-- Opening Marker --
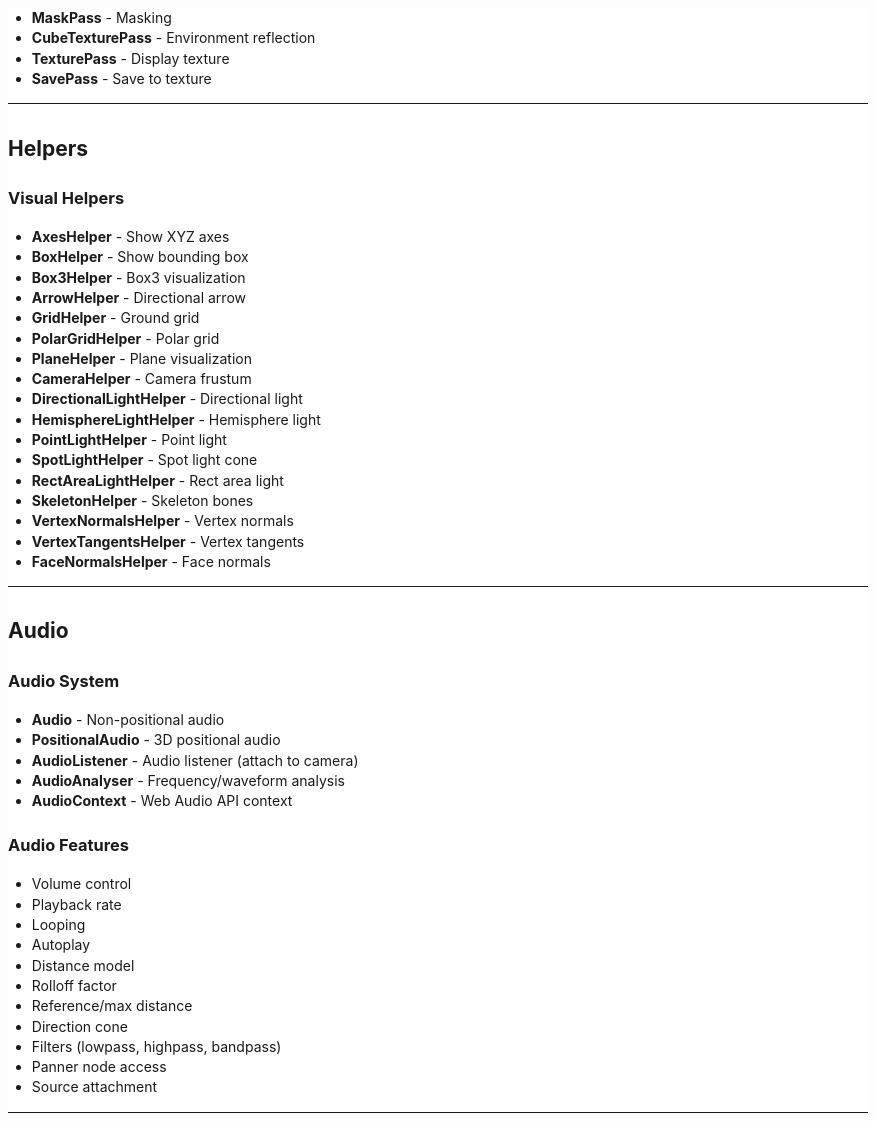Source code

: - **MaskPass** - Masking
- **CubeTexturePass** - Environment reflection
- **TexturePass** - Display texture
- **SavePass** - Save to texture

---

## Helpers

### Visual Helpers

- **AxesHelper** - Show XYZ axes
- **BoxHelper** - Show bounding box
- **Box3Helper** - Box3 visualization
- **ArrowHelper** - Directional arrow
- **GridHelper** - Ground grid
- **PolarGridHelper** - Polar grid
- **PlaneHelper** - Plane visualization
- **CameraHelper** - Camera frustum
- **DirectionalLightHelper** - Directional light
- **HemisphereLightHelper** - Hemisphere light
- **PointLightHelper** - Point light
- **SpotLightHelper** - Spot light cone
- **RectAreaLightHelper** - Rect area light
- **SkeletonHelper** - Skeleton bones
- **VertexNormalsHelper** - Vertex normals
- **VertexTangentsHelper** - Vertex tangents
- **FaceNormalsHelper** - Face normals

---

## Audio

### Audio System

- **Audio** - Non-positional audio
- **PositionalAudio** - 3D positional audio
- **AudioListener** - Audio listener (attach to camera)
- **AudioAnalyser** - Frequency/waveform analysis
- **AudioContext** - Web Audio API context

### Audio Features

- Volume control
- Playback rate
- Looping
- Autoplay
- Distance model
- Rolloff factor
- Reference/max distance
- Direction cone
- Filters (lowpass, highpass, bandpass)
- Panner node access
- Source attachment

---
-- Closing Marker --
THE PROBLEM:
Please print the data above once more, exactly as it appears, with no pictures.

ANSWER SECTION:
Source code

: - **MaskPass** - Masking
- **CubeTexturePass** - Environment reflection
- **TexturePass** - Display texture
- **SavePass** - Save to texture

---

## Helpers

### Visual Helpers

- **AxesHelper** - Show XYZ axes
- **BoxHelper** - Show bounding box
- **Box3Helper** - Box3 visualization
- **ArrowHelper** - Directional arrow
- **GridHelper** - Ground grid
- **PolarGridHelper** - Polar grid
- **PlaneHelper** - Plane visualization
- **CameraHelper** - Camera frustum
- **DirectionalLightHelper** - Directional light
- **HemisphereLightHelper** - Hemisphere light
- **PointLightHelper** - Point light
- **SpotLightHelper** - Spot light cone
- **RectAreaLightHelper** - Rect area light
- **SkeletonHelper** - Skeleton bones
- **VertexNormalsHelper** - Vertex normals
- **VertexTangentsHelper** - Vertex tangents
- **FaceNormalsHelper** - Face normals

---

## Audio

### Audio System

- **Audio** - Non-positional audio
- **PositionalAudio** - 3D positional audio
- **AudioListener** - Audio listener (attach to camera)
- **AudioAnalyser** - Frequency/waveform analysis
- **AudioContext** - Web Audio API context

### Audio Features

- Volume control
- Playback rate
- Looping
- Autoplay
- Distance model
- Rolloff factor
- Reference/max distance
- Direction cone
- Filters (lowpass, highpass, bandpass)
- Panner node access
- Source attachment

---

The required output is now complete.